Jede Gesellschaft, die handlungsfähig bleiben will, braucht „eine symbolische Vorstellung von sich selbst“. Bei tragischen Ereignissen wird mehr als deutlich, dass der Staat auf Religion nicht verzichten kann und will. Aus historischen Gründen sind wir in Deutschland sehr zurückhaltend mit der Pflege einer eigenen Zivilreligion und haben deren Aufgaben vielfach an die großen Kirchen delegiert. Der religiöse Pluralismus bringt es zwangsläufig mit sich, den Kreis derjenigen Akteure zu öffnen, die am zivilreligiösen Konsens mitarbeiten. Der liberale Rechts- und Verfassungsstaat kann die gesellschaftlichen Teilsysteme nicht an eine gemeinsame, für alle verbindliche Weltanschauung binden. Umgekehrt bleibt das politische System aber grundsätzlich darauf angewiesen, dass die verschiedenen Bekenntnisse dieses auch aus religiösen Gründen anerkennen. Nicht umsonst gründet das kooperative Staat-Kirche-Verhältnis darin, dass Bischöfe nach ihrer Ernennung den Eid auf die Verfassung ablegen müssen. Im Falle der großen Kirchen hat sich diese wechselseitige Anerkennung in langer Übung und nicht ohne leidvolle Erfahrungen ausbalanciert.

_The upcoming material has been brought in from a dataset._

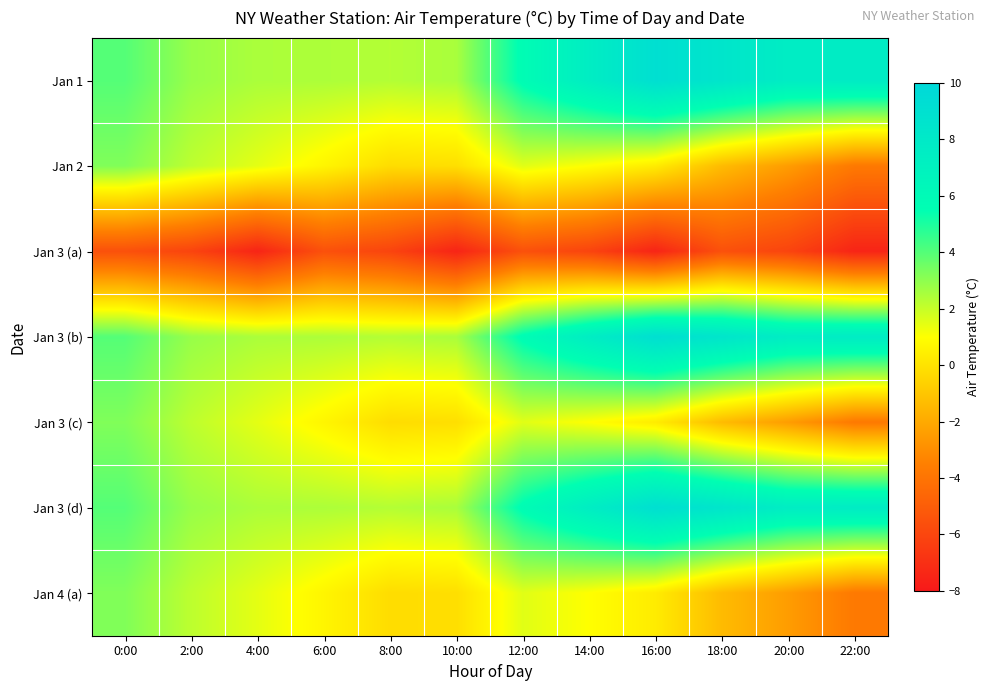

Which has a higher value, 16:00 or 14:00?

16:00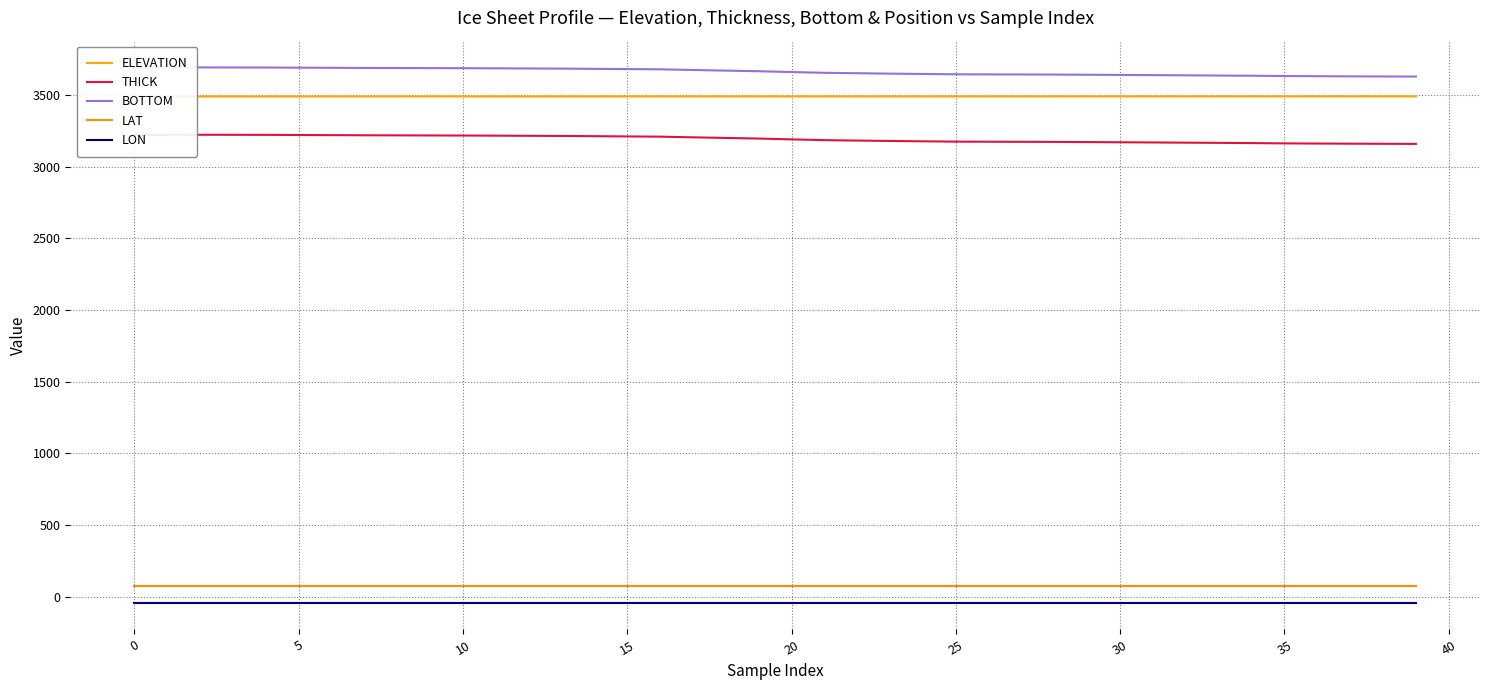

True or false: LON and THICK intersect in this chart.

False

Treten neue Akteure in den Diskurs um die zivilreligiöse Frage ein, muss dies keinesfalls konfliktfrei vonstattengehen. Es bleibt abzuwarten, ob sich auch im Fall des Islams eine solche Balance einstellen wird, wenn dieser eine zunehmend gewichtiger werdende gesellschaftliche Rolle spielen sollte. Die Rede von einem „europäischen Islam“ suggeriert dies. Doch scheint das zivilreligiöse Konfliktpotential, das hier schlummert, gegenwärtig durchaus unterschätzt zu werden, genauso wie die emotionalen Verwerfungen, die drohen, wenn eine erstarkende Religion offensiv Felder besetzt, auf denen das Christentum an Terrain verliert.

4. Ausblick

Religion und Politik brauchen einander, soll sich nicht jeweils eine Seite absolut setzen – was in der Geschichte noch nie gut ausgegangen ist. In der zivilreligiösen Fragestellung zeigt sich, wie religiöse und politische Fragen miteinander verwoben sind. Denn die politisch denkenden Bürger sind zugleich Träger religiöser Haltungen im weitesten Sinne – und umgekehrt. Daher wird es keine Zivilreligion ohne Bezug zur verfassten Religion geben können, wie umgekehrt die verfasste Religion stets auf politische Rahmenbedingungen trifft. Bildung und Wissenschaft sind Orte, dieses Ineinander religiöser und politischer Fragestellungen reflexiv zu bearbeiten. Bildung und Religion besitzen auch unter den Bedingungen gesellschaftlicher Plu­ralität unverzichtbare Bedeutung für einen freiheitlichen, vitalen und tragfähigen Kultur­staat. Viel war heute von der kulturethischen Bedeutung des Christentums die Rede gewesen. Diese wird auf Dauer aber nur tragen, wenn auch ein praktiziertes christliches Bekenntnis in unserem Land lebendig bleibt. Wir tragen eine soziale Verantwortung für Werte und Normen, Ethos und Tradition, Sprache und Wissenschaft, Kunst und Kultur oder Religion, die weit über unsere eigene Gegenwart hinausreicht. Wie künftige Generationen leben, denken und handeln werden, wird wiederum davon beeinflusst werden, wie wir heute leben, denken und handeln.